Tali Rubin volunteers weekly at Shalva, with four-year-old children. After being enchanted by Shalva's project, she decided, together with Bisker and Cohen, to recruit other women, arguing that small efforts, multiplied across countries, "will be something big" capable of changing the reality of people with disabilities around the world.
Behind the diplomacy is a founding story rooted in hope. Shalva's president, Mr. Kalman Samuels, recounted how his son, Yossi, was born healthy in 1977 but left blind and deaf after a faulty vaccine batch that Israeli authorities failed to recall for six months, injuring hundreds of children.
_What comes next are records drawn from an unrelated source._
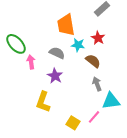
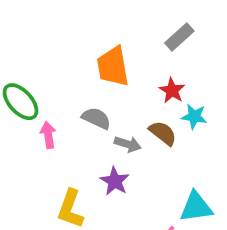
cyan star: (78, 45) -> (194, 116), moved
purple star: (55, 76) -> (115, 181), moved
gray arrow: (97, 84) -> (128, 144), moved, turned 128

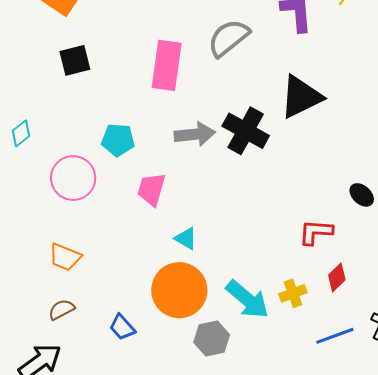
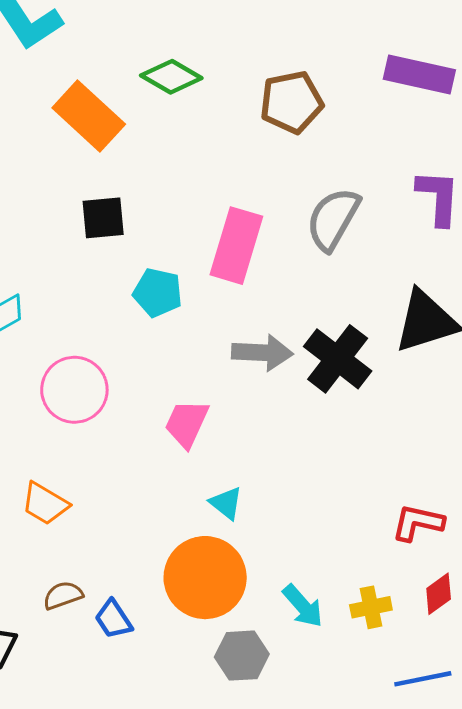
gray semicircle: (228, 38) -> (333, 219), turned -30
cyan pentagon: (118, 140) -> (158, 293), moved
cyan arrow: (247, 299) -> (303, 606), size x0.7
brown semicircle: (62, 310) -> (63, 595), moved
Urged by others to institutionalize his son, his wife instead vowed that if God ever helped Yossi communicate, she would dedicate her life to helping other families. Years later, a deaf teacher's breakthrough, spelling the Hebrew word for "table" into Yossi's palm, proved he could learn language, and a speech therapist later taught him to speak. That promise became Shalva, which grew from five children in a rented apartment in 1990 to a campus now serving thousands.
Mr. Samuels said Israel's Foreign Ministry has effectively treated the center as an informal ambassador, citing its ability to connect people "whether it's a family member, whether it's a friend" regardless of politics. They pointed to Mozambique, where a Shalva-trained founder built the country's first center for children with disabilities using methods shared directly by the Jerusalem team.
The hope, the Diplomatic Ladies Circle founders said, is that each woman in the new circle will carry the model home "at the level they can manage," said Bisker, turning one morning in Jerusalem into a network spanning continents.